II. Vyas and Ganesha

Ganesha entered Vyas’ hermitage with great excitement. His eyes gazed around for some traces of Modak but the hermitage of one such as Vyas would not allow much hope for sweets.


Ganesha: I hear you need my help. What can I do for you?

Vyas: I have a story to narrate and I was wondering if you could help me pen it down. I have a whole set of latest Parker pens ready for you.

Ganesha: Oh sure! But I don’t need the pens to write. Do you see this broken tooth? Lord Parshuram said that one day you would address me to write something of massive importance and I should write it with this.

Vyas: Then I feel this is the best time you put this broken tooth to use. By the way, isn’t this broken tooth a result of his attack itself?

Ganesha: Yes. He broke it because he got angry when I stopped him from meeting my father as he was deep in meditation. Later, he felt bad and stated that this broken tooth will do something that this world will thank for eons.

Vyas: I am sure! The story that I wish to narrate is of this magnitude and the world will inherit wisdom from it till eternity. This is the story of my people, my sons and great-grandsons. It is long, it is vast and it has everything that bothers humanity.

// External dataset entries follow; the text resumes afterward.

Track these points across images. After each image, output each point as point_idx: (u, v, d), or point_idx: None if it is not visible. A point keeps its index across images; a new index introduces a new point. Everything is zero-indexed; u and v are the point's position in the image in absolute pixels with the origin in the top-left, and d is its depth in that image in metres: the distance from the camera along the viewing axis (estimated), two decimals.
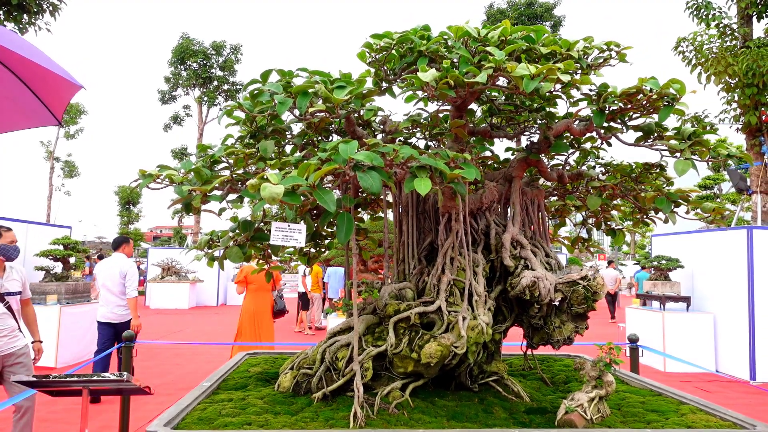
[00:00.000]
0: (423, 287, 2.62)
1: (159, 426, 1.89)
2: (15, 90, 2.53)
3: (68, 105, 3.14)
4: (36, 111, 2.69)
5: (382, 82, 2.69)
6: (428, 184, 1.79)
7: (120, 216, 49.14)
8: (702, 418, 2.16)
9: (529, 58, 2.26)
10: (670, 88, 2.04)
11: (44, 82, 2.69)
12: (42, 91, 2.86)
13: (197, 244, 2.88)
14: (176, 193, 2.13)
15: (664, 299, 9.58)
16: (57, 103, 3.48)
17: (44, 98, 3.20)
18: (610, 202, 2.82)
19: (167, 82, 29.11)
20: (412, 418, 2.18)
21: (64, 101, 3.53)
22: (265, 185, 1.61)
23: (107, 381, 2.71)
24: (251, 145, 2.66)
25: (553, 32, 13.62)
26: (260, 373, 2.88)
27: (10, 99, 2.59)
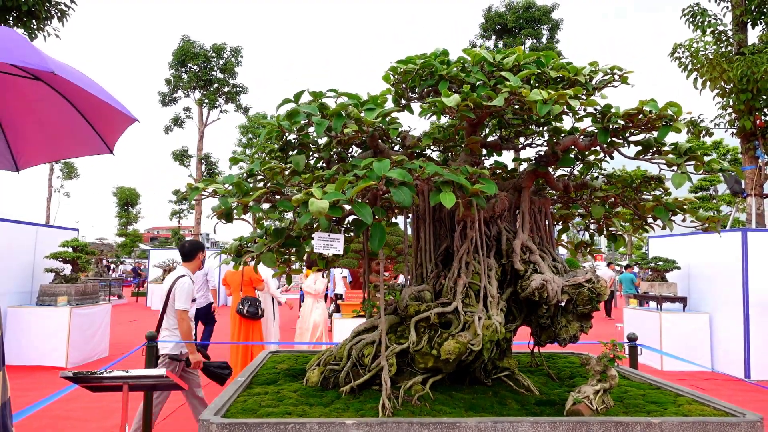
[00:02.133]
0: (440, 289, 2.83)
1: (210, 415, 2.10)
2: (73, 120, 2.73)
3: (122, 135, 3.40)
4: (91, 140, 2.90)
5: (401, 99, 2.92)
6: (453, 198, 2.01)
7: (119, 217, 49.23)
8: (697, 408, 2.39)
9: (539, 80, 2.48)
10: (668, 110, 2.26)
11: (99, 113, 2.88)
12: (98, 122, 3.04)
13: (228, 249, 3.10)
14: (221, 204, 2.34)
15: (661, 299, 9.83)
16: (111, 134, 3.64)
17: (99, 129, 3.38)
18: (612, 210, 3.04)
19: (168, 84, 29.26)
20: (434, 409, 2.39)
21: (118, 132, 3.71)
22: (312, 200, 1.82)
23: (147, 377, 2.92)
24: (281, 157, 2.87)
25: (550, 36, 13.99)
26: (287, 369, 3.09)
27: (68, 128, 2.79)
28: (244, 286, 7.33)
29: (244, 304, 6.94)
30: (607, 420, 2.13)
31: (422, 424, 2.09)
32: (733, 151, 29.42)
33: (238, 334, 7.04)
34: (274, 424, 2.04)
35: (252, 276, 7.31)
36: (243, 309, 6.90)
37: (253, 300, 7.08)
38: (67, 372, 2.92)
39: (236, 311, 7.02)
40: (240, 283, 7.31)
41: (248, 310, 6.91)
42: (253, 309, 6.96)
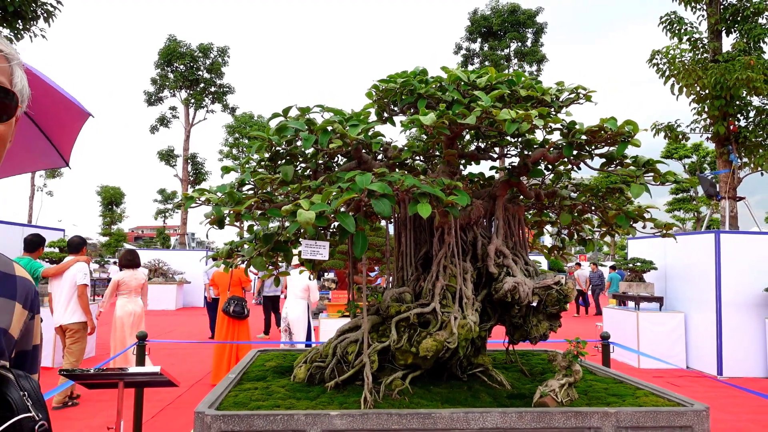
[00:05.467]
0: (420, 291, 3.03)
1: (204, 408, 2.28)
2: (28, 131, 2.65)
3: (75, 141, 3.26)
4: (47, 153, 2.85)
5: (384, 112, 3.11)
6: (428, 209, 2.20)
7: (102, 216, 48.83)
8: (653, 399, 2.61)
9: (511, 98, 2.69)
10: (626, 128, 2.48)
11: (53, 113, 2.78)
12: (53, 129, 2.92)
13: (219, 253, 3.27)
14: (214, 212, 2.52)
15: (639, 299, 10.15)
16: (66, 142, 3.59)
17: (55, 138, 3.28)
18: (580, 217, 3.26)
19: (154, 84, 29.16)
20: (412, 402, 2.59)
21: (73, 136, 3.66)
22: (300, 211, 2.01)
23: (142, 374, 3.08)
24: (270, 167, 3.05)
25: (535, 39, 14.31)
26: (275, 367, 3.27)
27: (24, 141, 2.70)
28: (232, 287, 7.50)
29: (230, 304, 7.12)
30: (568, 410, 2.34)
31: (400, 415, 2.29)
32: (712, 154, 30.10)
33: (225, 333, 7.19)
34: (265, 416, 2.23)
35: (241, 277, 7.49)
36: (229, 308, 7.07)
37: (240, 300, 7.26)
38: (67, 370, 3.07)
39: (223, 310, 7.18)
40: (228, 284, 7.48)
41: (234, 309, 7.09)
42: (239, 308, 7.14)
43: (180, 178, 29.32)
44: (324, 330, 7.79)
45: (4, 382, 0.95)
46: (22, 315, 1.07)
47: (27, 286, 1.10)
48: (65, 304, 6.38)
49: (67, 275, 6.42)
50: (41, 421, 0.94)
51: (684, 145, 30.55)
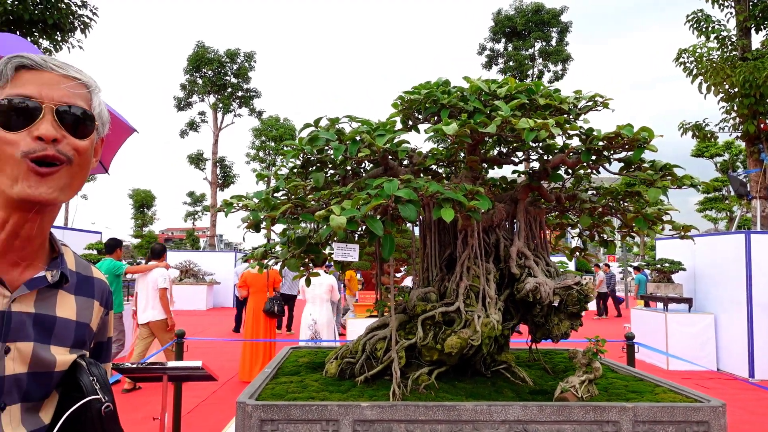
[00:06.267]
0: (444, 291, 3.17)
1: (245, 398, 2.46)
2: None
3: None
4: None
5: (409, 120, 3.27)
6: (451, 213, 2.35)
7: (134, 219, 50.12)
8: (671, 396, 2.70)
9: (530, 106, 2.82)
10: (641, 134, 2.58)
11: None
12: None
13: (253, 254, 3.47)
14: (251, 217, 2.71)
15: (667, 300, 10.06)
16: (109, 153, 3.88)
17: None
18: (600, 219, 3.36)
19: (183, 89, 29.88)
20: (438, 396, 2.74)
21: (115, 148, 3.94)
22: (333, 216, 2.18)
23: (186, 368, 3.30)
24: (302, 174, 3.24)
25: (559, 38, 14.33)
26: (307, 363, 3.45)
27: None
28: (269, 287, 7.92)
29: (273, 304, 7.55)
30: (587, 405, 2.46)
31: (427, 406, 2.44)
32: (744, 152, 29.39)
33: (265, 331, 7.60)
34: (300, 406, 2.40)
35: (275, 277, 7.88)
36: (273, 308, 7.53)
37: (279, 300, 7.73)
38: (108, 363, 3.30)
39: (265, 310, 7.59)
40: (266, 285, 7.85)
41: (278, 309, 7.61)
42: (280, 308, 7.65)
43: (209, 181, 29.98)
44: (351, 330, 7.99)
45: (78, 369, 1.13)
46: (99, 311, 1.25)
47: (103, 287, 1.29)
48: (149, 304, 7.23)
49: (150, 279, 7.26)
50: (107, 402, 1.11)
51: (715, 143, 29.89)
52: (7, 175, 0.97)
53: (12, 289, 1.03)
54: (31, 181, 0.97)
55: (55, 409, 1.10)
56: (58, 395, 1.12)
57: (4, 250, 1.04)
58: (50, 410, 1.10)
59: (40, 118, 0.98)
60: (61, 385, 1.11)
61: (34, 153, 0.97)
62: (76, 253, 1.28)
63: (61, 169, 1.00)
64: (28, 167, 0.97)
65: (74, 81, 1.04)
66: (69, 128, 1.01)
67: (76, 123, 1.02)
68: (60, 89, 1.01)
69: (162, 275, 7.29)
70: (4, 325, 1.00)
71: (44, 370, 1.06)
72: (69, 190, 1.04)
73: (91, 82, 1.09)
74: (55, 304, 1.11)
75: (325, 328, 7.99)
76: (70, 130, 1.01)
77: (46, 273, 1.09)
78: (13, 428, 1.00)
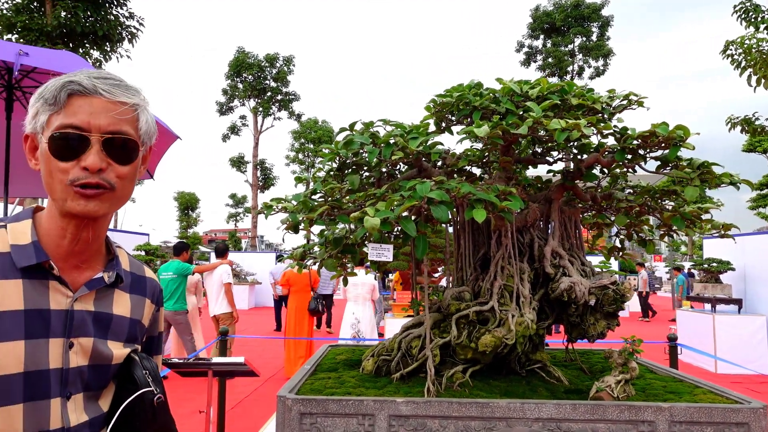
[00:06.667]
0: (478, 291, 3.21)
1: (285, 392, 2.58)
2: None
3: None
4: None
5: (442, 122, 3.32)
6: (483, 214, 2.39)
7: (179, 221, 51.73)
8: (710, 397, 2.67)
9: (563, 106, 2.83)
10: (677, 132, 2.56)
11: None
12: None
13: (293, 255, 3.59)
14: (290, 218, 2.82)
15: (715, 301, 9.73)
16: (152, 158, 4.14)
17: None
18: (638, 218, 3.33)
19: (225, 94, 30.70)
20: (472, 393, 2.78)
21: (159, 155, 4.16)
22: (367, 218, 2.26)
23: (230, 364, 3.45)
24: (338, 176, 3.34)
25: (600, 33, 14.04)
26: (345, 360, 3.55)
27: None
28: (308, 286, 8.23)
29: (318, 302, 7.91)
30: (621, 404, 2.46)
31: (460, 403, 2.49)
32: None
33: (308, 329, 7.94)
34: (338, 401, 2.50)
35: (316, 277, 8.20)
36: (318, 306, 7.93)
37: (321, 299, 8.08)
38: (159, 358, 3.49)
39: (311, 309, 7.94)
40: (308, 284, 8.14)
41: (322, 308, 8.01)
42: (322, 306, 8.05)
43: (250, 183, 30.68)
44: (389, 329, 8.09)
45: (132, 363, 1.25)
46: (150, 308, 1.37)
47: (154, 285, 1.41)
48: (216, 298, 7.99)
49: (215, 275, 7.99)
50: (158, 394, 1.22)
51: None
52: (58, 196, 1.10)
53: (74, 289, 1.15)
54: (79, 201, 1.10)
55: (112, 398, 1.23)
56: (115, 386, 1.24)
57: (66, 255, 1.17)
58: (108, 399, 1.22)
59: (88, 150, 1.09)
60: (118, 377, 1.24)
61: (80, 180, 1.09)
62: (130, 255, 1.40)
63: (105, 192, 1.12)
64: (75, 191, 1.09)
65: (122, 106, 1.14)
66: (114, 157, 1.13)
67: (121, 151, 1.14)
68: (108, 116, 1.11)
69: (226, 271, 7.97)
70: (68, 322, 1.13)
71: (103, 363, 1.18)
72: (116, 205, 1.16)
73: (138, 100, 1.19)
74: (111, 303, 1.24)
75: (368, 327, 8.17)
76: (115, 158, 1.13)
77: (104, 274, 1.22)
78: (77, 415, 1.13)
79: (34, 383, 1.06)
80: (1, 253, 1.10)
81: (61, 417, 1.09)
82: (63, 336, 1.11)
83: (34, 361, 1.06)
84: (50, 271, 1.12)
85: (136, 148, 1.18)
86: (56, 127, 1.09)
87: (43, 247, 1.13)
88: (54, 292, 1.12)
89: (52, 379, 1.09)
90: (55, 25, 12.01)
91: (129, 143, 1.15)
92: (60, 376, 1.10)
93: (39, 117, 1.12)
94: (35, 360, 1.07)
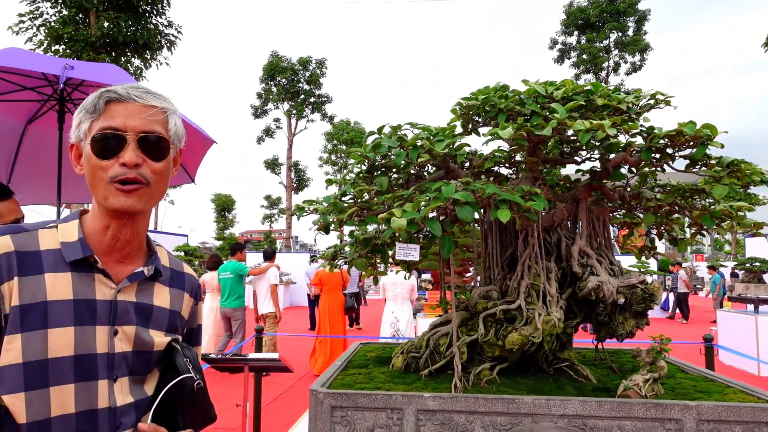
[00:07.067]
0: (506, 290, 3.26)
1: (318, 386, 2.69)
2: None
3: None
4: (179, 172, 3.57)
5: (469, 124, 3.39)
6: (508, 214, 2.45)
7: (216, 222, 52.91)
8: (740, 396, 2.65)
9: (588, 107, 2.86)
10: (703, 131, 2.56)
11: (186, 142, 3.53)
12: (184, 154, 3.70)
13: (324, 255, 3.71)
14: (321, 220, 2.94)
15: (758, 302, 9.44)
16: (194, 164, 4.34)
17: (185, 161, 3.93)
18: (667, 217, 3.31)
19: (259, 98, 31.30)
20: (499, 390, 2.84)
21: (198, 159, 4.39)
22: (394, 219, 2.35)
23: (265, 359, 3.59)
24: (367, 178, 3.44)
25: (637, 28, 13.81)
26: (375, 357, 3.65)
27: None
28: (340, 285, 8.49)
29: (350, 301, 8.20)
30: (648, 402, 2.48)
31: (486, 399, 2.55)
32: None
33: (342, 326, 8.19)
34: (367, 395, 2.59)
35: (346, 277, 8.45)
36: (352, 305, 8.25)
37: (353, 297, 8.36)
38: (203, 355, 3.66)
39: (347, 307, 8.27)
40: (339, 283, 8.40)
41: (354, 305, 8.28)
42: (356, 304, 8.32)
43: (284, 184, 31.19)
44: (422, 329, 8.18)
45: (174, 351, 1.37)
46: (189, 302, 1.49)
47: (192, 281, 1.53)
48: (264, 298, 8.55)
49: (265, 277, 8.56)
50: (198, 380, 1.34)
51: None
52: (100, 193, 1.24)
53: (117, 282, 1.28)
54: (119, 197, 1.23)
55: (156, 384, 1.35)
56: (159, 372, 1.36)
57: (109, 251, 1.30)
58: (152, 384, 1.34)
59: (125, 148, 1.23)
60: (161, 364, 1.36)
61: (119, 176, 1.22)
62: (170, 252, 1.53)
63: (141, 187, 1.25)
64: (115, 188, 1.22)
65: (153, 109, 1.27)
66: (148, 153, 1.26)
67: (154, 148, 1.27)
68: (141, 118, 1.25)
69: (274, 273, 8.55)
70: (113, 311, 1.26)
71: (145, 350, 1.31)
72: (152, 200, 1.29)
73: (167, 105, 1.33)
74: (152, 295, 1.36)
75: (407, 326, 8.33)
76: (149, 155, 1.26)
77: (144, 268, 1.35)
78: (123, 396, 1.26)
79: (84, 366, 1.19)
80: (53, 249, 1.24)
81: (108, 397, 1.22)
82: (108, 324, 1.24)
83: (83, 346, 1.20)
84: (95, 265, 1.25)
85: (167, 147, 1.31)
86: (97, 130, 1.23)
87: (89, 244, 1.26)
88: (99, 283, 1.25)
89: (99, 363, 1.21)
90: (98, 36, 12.54)
91: (161, 141, 1.28)
92: (107, 360, 1.23)
93: (81, 126, 1.27)
94: (84, 344, 1.20)
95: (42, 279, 1.18)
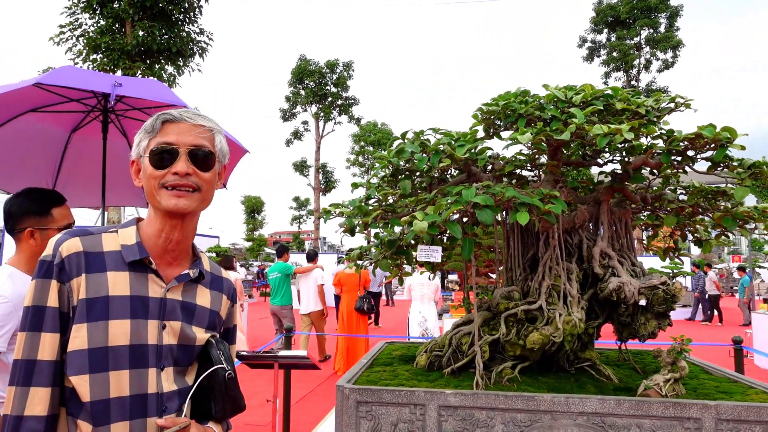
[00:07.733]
0: (527, 290, 3.33)
1: (344, 382, 2.81)
2: None
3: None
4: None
5: (490, 128, 3.47)
6: (527, 217, 2.53)
7: (246, 223, 53.75)
8: (761, 397, 2.66)
9: (607, 111, 2.91)
10: (723, 134, 2.59)
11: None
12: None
13: (350, 256, 3.83)
14: (347, 222, 3.06)
15: None
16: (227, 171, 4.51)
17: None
18: (690, 219, 3.33)
19: (288, 101, 31.76)
20: (520, 388, 2.91)
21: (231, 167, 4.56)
22: (416, 222, 2.45)
23: (293, 357, 3.74)
24: (391, 182, 3.55)
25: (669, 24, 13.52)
26: (400, 355, 3.76)
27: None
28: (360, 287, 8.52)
29: (363, 302, 8.18)
30: (667, 401, 2.52)
31: (506, 396, 2.63)
32: None
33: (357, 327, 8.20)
34: (391, 391, 2.70)
35: (367, 278, 8.50)
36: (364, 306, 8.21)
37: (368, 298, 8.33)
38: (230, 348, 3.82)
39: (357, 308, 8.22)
40: (357, 284, 8.46)
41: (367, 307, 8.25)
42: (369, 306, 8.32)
43: (312, 186, 31.58)
44: (447, 329, 8.27)
45: (210, 345, 1.51)
46: (226, 303, 1.63)
47: (229, 285, 1.67)
48: (310, 297, 8.92)
49: (310, 278, 9.00)
50: (229, 371, 1.48)
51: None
52: (156, 199, 1.40)
53: (167, 282, 1.43)
54: (171, 199, 1.39)
55: (195, 375, 1.50)
56: (198, 365, 1.51)
57: (162, 253, 1.45)
58: (192, 375, 1.49)
59: (177, 159, 1.39)
60: (199, 358, 1.50)
61: (172, 182, 1.39)
62: (210, 259, 1.68)
63: (192, 193, 1.41)
64: (169, 192, 1.39)
65: (201, 128, 1.45)
66: (198, 165, 1.42)
67: (203, 160, 1.43)
68: (192, 135, 1.42)
69: (320, 274, 9.02)
70: (162, 308, 1.41)
71: (188, 344, 1.46)
72: (200, 205, 1.45)
73: (214, 125, 1.51)
74: (195, 295, 1.51)
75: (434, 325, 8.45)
76: (199, 166, 1.43)
77: (190, 271, 1.50)
78: (168, 384, 1.41)
79: (137, 354, 1.35)
80: (114, 251, 1.40)
81: (156, 384, 1.37)
82: (158, 318, 1.40)
83: (137, 337, 1.36)
84: (149, 266, 1.42)
85: (213, 160, 1.48)
86: (154, 145, 1.41)
87: (144, 247, 1.41)
88: (152, 282, 1.41)
89: (149, 353, 1.37)
90: (134, 44, 12.99)
91: (209, 155, 1.45)
92: (156, 351, 1.39)
93: (141, 144, 1.45)
94: (138, 336, 1.36)
95: (105, 276, 1.35)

Ganesha: OK! I will write it but on one condition. You will not take a pause while narrating this story. If you do, I will stop writing that moment itself. I don’t want that story of your family be hampered by your human prejudices.

Vyasa: I agree! But you promise me that you will not write anything unless it makes sense to you. It is pointless if it does not appeal to the divine.

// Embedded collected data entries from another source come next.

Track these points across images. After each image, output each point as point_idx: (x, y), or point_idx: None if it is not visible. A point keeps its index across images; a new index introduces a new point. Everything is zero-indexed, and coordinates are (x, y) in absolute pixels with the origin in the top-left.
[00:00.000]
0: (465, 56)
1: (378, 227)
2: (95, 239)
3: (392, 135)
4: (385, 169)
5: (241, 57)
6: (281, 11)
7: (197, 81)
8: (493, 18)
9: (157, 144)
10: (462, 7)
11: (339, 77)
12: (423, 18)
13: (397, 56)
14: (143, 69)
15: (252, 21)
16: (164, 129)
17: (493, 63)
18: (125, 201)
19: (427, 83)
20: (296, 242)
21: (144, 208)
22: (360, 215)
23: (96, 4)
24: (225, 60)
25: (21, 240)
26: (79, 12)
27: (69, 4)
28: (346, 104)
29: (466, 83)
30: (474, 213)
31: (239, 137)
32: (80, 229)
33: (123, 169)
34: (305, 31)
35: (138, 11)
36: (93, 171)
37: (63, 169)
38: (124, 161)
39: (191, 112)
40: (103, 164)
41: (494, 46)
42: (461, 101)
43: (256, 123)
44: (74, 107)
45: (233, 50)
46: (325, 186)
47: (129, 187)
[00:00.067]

Ganesha: I agree. Let’s begin!


Vyas began to narrate the story. This story was called Jaya, which means Victory. Later, it came to be known as the Great Story of India or The Great Indian Epic – Mahabharata.

I. Vyas and the Devas

The world had suffered a long terrible drought. It had taken its toll on millions and had rendered the Earth almost lifeless. The Indian mainland was dry, with scorching heat making it worse for life to exist. Even the 1894 drought of Champaner was nothing compared to this one.

Among the few who survived were the rishis, who, through their yogic powers had mastered the art of living for hundreds of years without food, water and even air. One such rishi was Krishna Dwaipayana. Krishna, because he was dark in complexion and Dwaipayana, because he was born on an island. He was one of the few rishis who had read and absorbed the Vedas completely.

When the drought ended and the world resurrected, he saw that the Vedas were almost alien to the modern civilization. So like a responsible citizen of Mankind, he undertook the task of re-writing and compiling the Vedas. It is only that hard work of his that inspires the writer of this blog. Anyway, this earned him the title of Ved Vyas (compiler of the Vedas).

After this exercise got over, Vyas breathed a sigh of relief. “I have finally compiled the centuries older ancient Vedic wisdom,” he thought. Then another thought passed his mind making him restless, “How would I make sure that this will be of some significance to posterity?” An idea flashed in his mind. He sought the help of the Devas, the gods who live in the sky.

The Deva summit descended on Earth and listened to Vyas’ concern.

Ved Vyas

Vyas: I want to narrate a story and I want someone to write it for me. This is a real story and it has all that the Vedas have to say. The future generations would gain Vedic wisdom from it. Years of continuous writing of the Vedas has exhausted me so I can’t write it myself. Can you help me find a writer?

Deva (anonymous): How about Ganesha? He too is yearning for some adventure these days. And since he is the son of Shiva and Shakti, his divinity is unquestionable. Why not seek divine intervention for a task so monumental and respectful?

Vyas: Supercool! Please help me and arrange a meeting with him.